Introduction/Rationale: FlowSOM is widely used for cytometry analysis due to the expansion of simultaneously detectable fluorochromes to over 40. FlowSOM clusters cytometry data, followed by consensus meta-clustering that integrates similar clusters into meta-clusters. However, consensus meta-clustering has some intricacies, such as setting the number of meta-clusters as a hyperparameter, annotating the obtained meta-clusters manually, and reassigning meta-clusters when the results do not align with desired analytical outcomes.
Methods: We developed a novel meta-clustering algorithm, which leverages existing biological knowledge to address the areas of improvement. After SOM clustering is performed, this algorithm utilizes a Marker Expression Table (MET) that links each cell type to its expected marker expression pattern. In the proposed method, phenotypes are assigned to SOM clusters computationally. Each cluster is annotated with cell types by matching the expression patterns in the MET with the phenotypes of the clusters. Finally, clusters are integrated into meta-clusters according to their annotated cell types.

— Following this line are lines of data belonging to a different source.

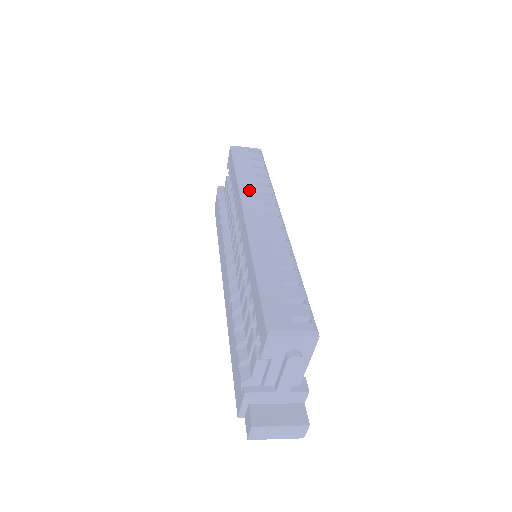
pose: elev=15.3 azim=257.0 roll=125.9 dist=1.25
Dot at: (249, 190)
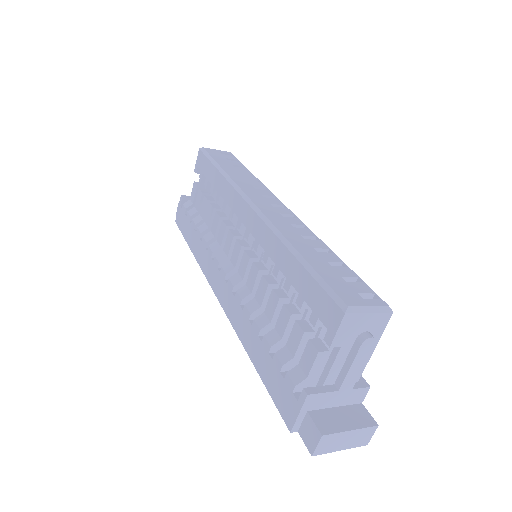
Dot at: (243, 184)
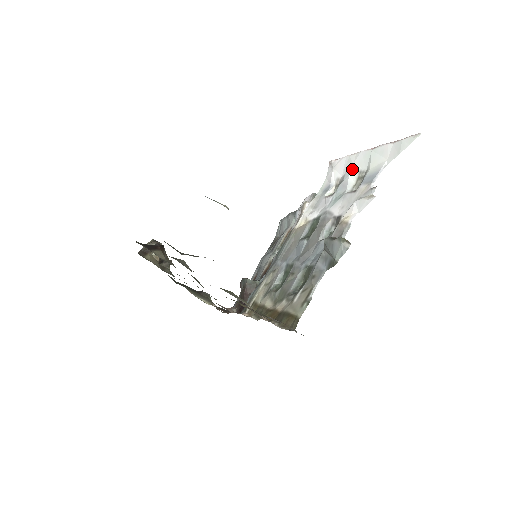
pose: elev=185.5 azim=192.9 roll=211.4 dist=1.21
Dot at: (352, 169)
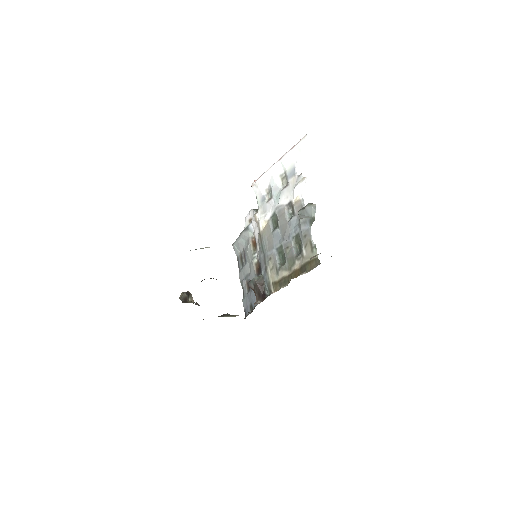
Dot at: (274, 177)
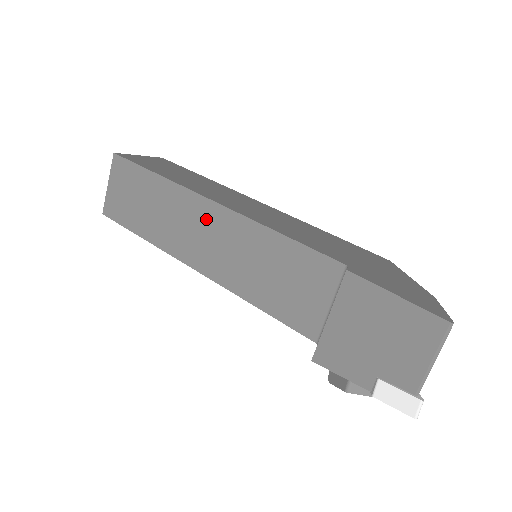
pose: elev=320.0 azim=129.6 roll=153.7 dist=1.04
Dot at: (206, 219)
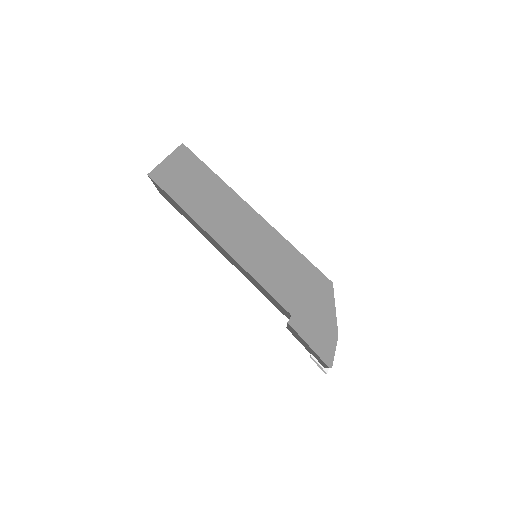
Dot at: (218, 246)
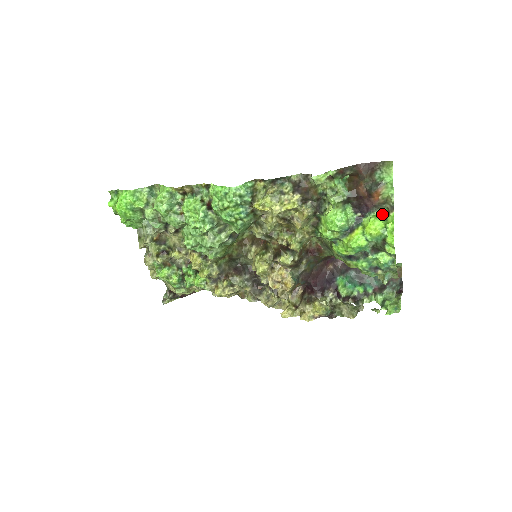
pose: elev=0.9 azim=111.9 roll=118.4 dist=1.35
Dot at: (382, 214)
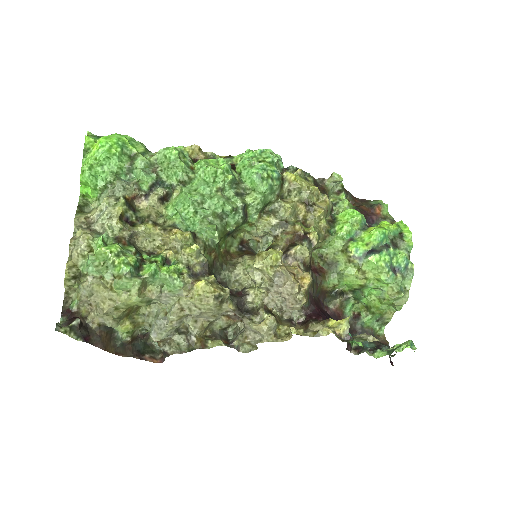
Dot at: occluded
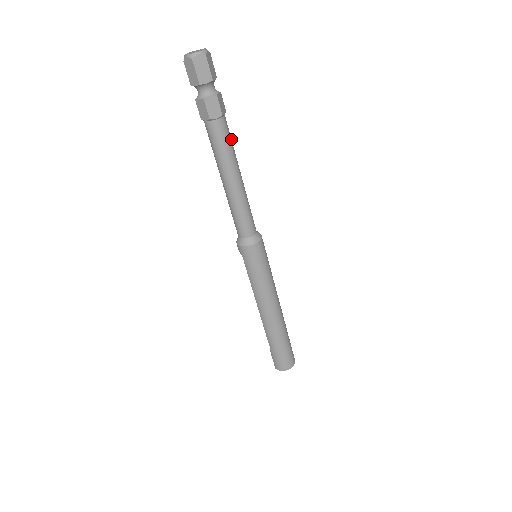
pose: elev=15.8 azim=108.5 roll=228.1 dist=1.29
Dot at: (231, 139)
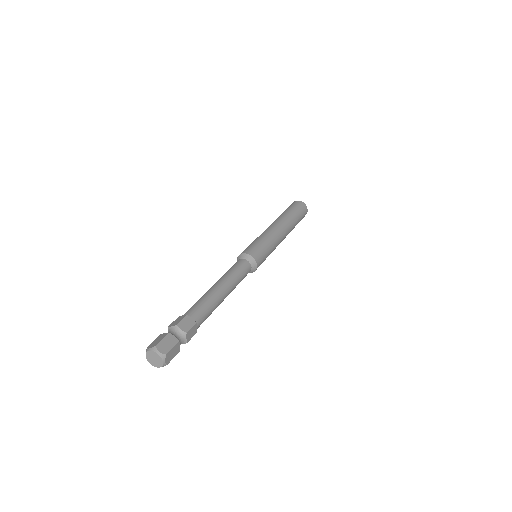
Dot at: (208, 311)
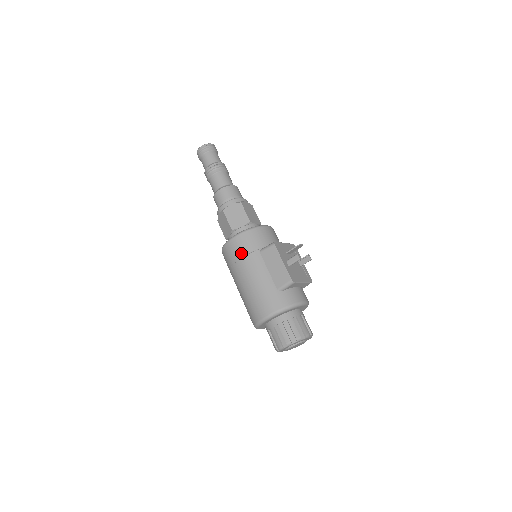
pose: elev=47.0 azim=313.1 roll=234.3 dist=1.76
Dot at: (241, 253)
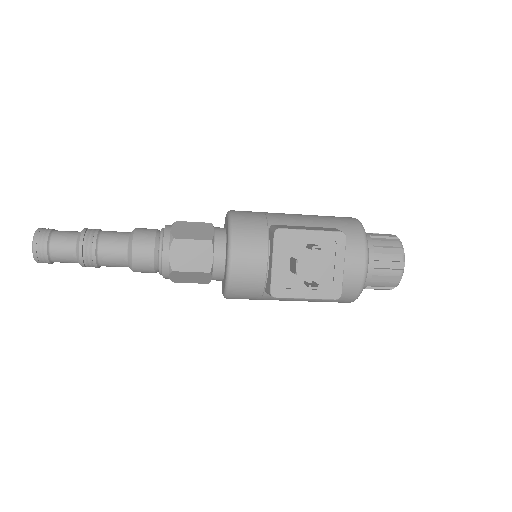
Dot at: occluded
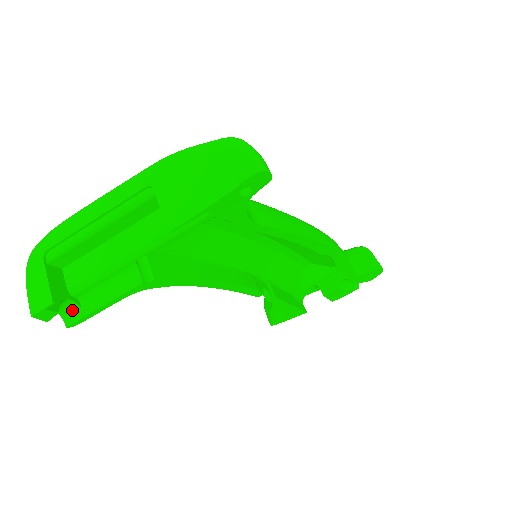
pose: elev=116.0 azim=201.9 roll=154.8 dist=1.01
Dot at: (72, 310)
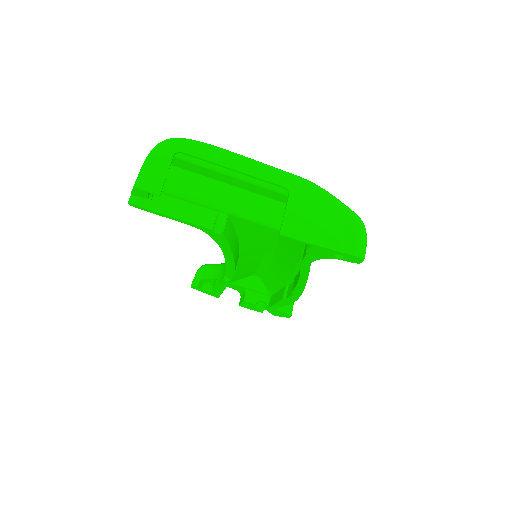
Dot at: occluded
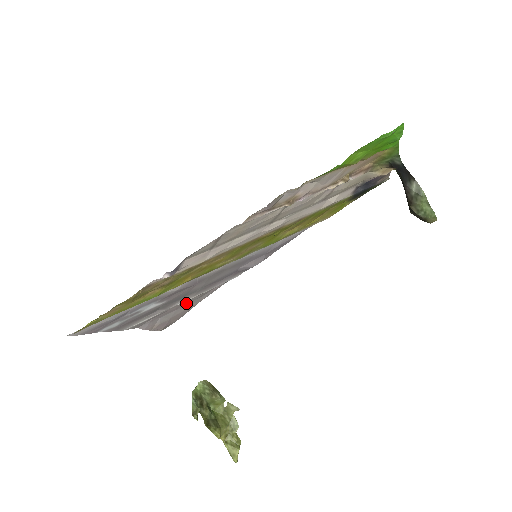
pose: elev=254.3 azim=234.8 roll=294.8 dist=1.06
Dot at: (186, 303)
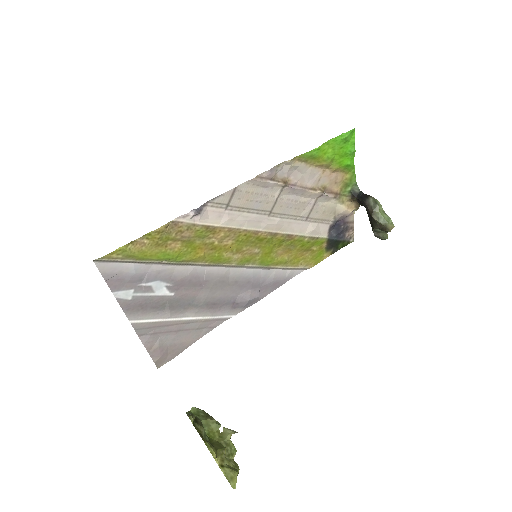
Dot at: (186, 329)
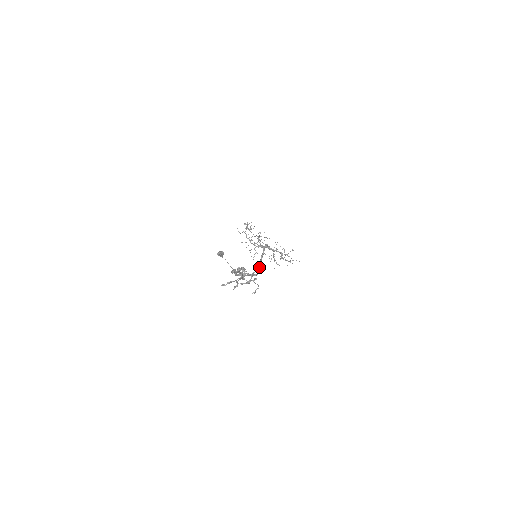
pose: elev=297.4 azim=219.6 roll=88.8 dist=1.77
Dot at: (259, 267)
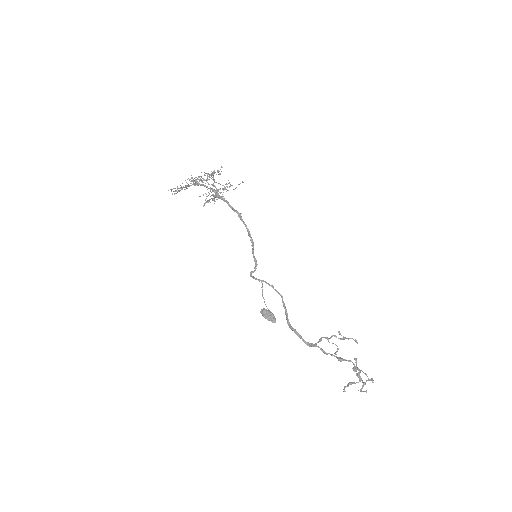
Dot at: occluded
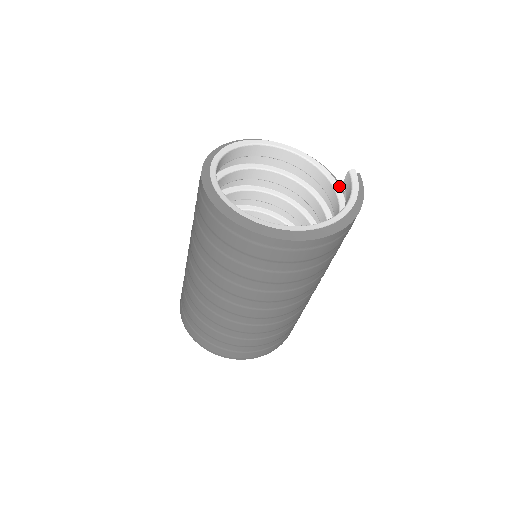
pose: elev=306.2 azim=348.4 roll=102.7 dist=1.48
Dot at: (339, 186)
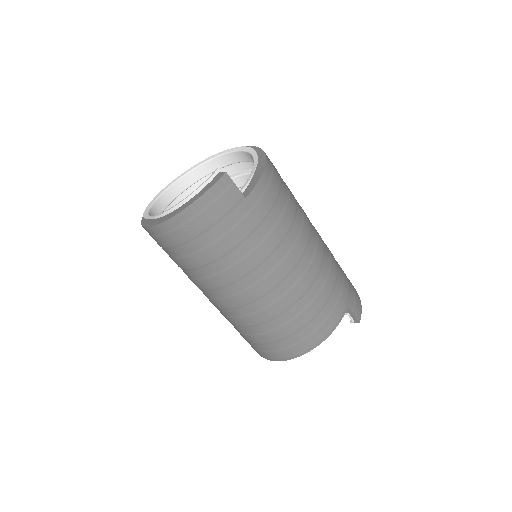
Dot at: (244, 187)
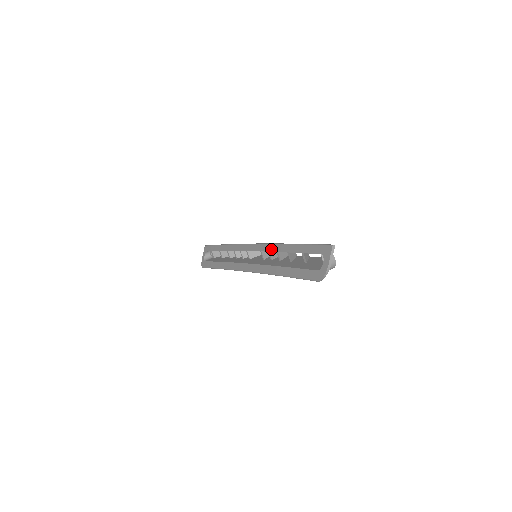
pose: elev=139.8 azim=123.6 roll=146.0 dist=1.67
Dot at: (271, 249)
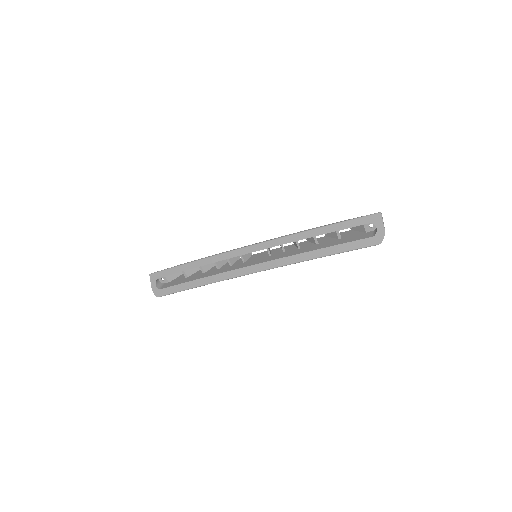
Dot at: (291, 240)
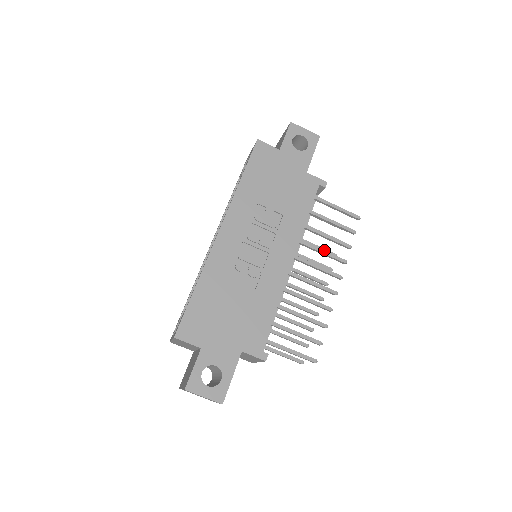
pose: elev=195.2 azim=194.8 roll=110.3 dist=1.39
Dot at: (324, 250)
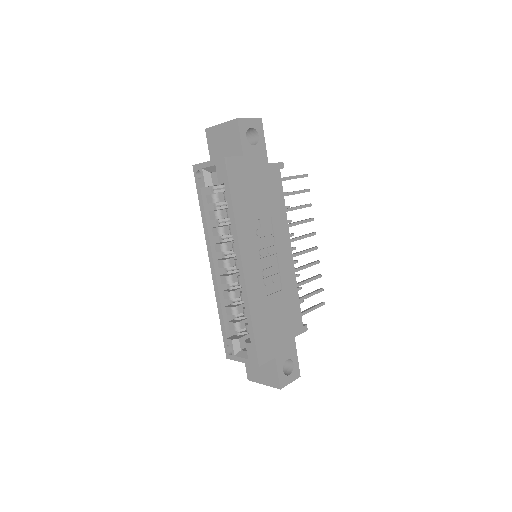
Dot at: (300, 221)
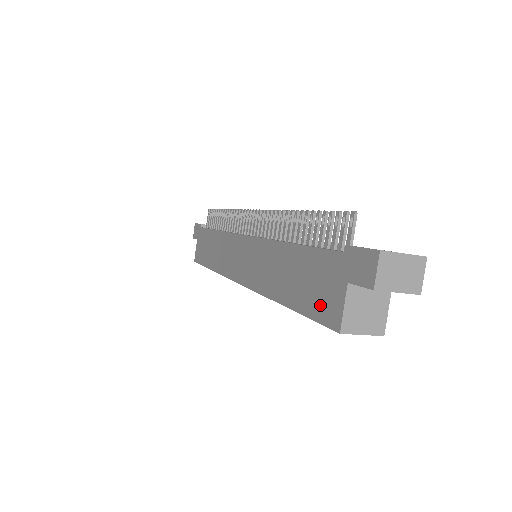
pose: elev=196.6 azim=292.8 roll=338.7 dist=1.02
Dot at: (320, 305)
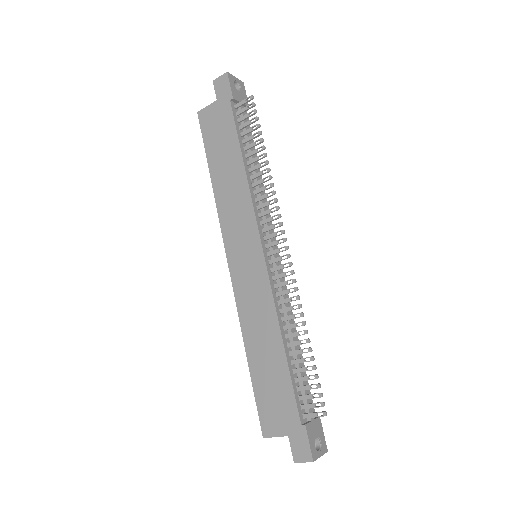
Dot at: (267, 410)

Results: We conducted experiments comparing the consensus meta-clustering method and our proposed method using 23-color and 45-color human PBMC datasets acquired on Sony’s ID7000TM Spectral Cell Analyzer. Our method showed a further improvement in clustering quality, with the Macro F1 scores increasing by more than 0.1 for both datasets compared to the consensus meta-clustering method.
Conclusion: We developed a novel FlowSOM meta-clustering algorithm, which leverages biological information. Our method demonstrated improved accuracy, as evidenced by higher Macro F1 scores compared to consensus meta-clustering. The proposed method reduces the need to specify the number of meta-clusters, improves cluster interpretability by assigning cell type names, and can substantially decrease the amount of manual adjustment required to achieve the desired meta-clustering results, thanks to its high clustering quality.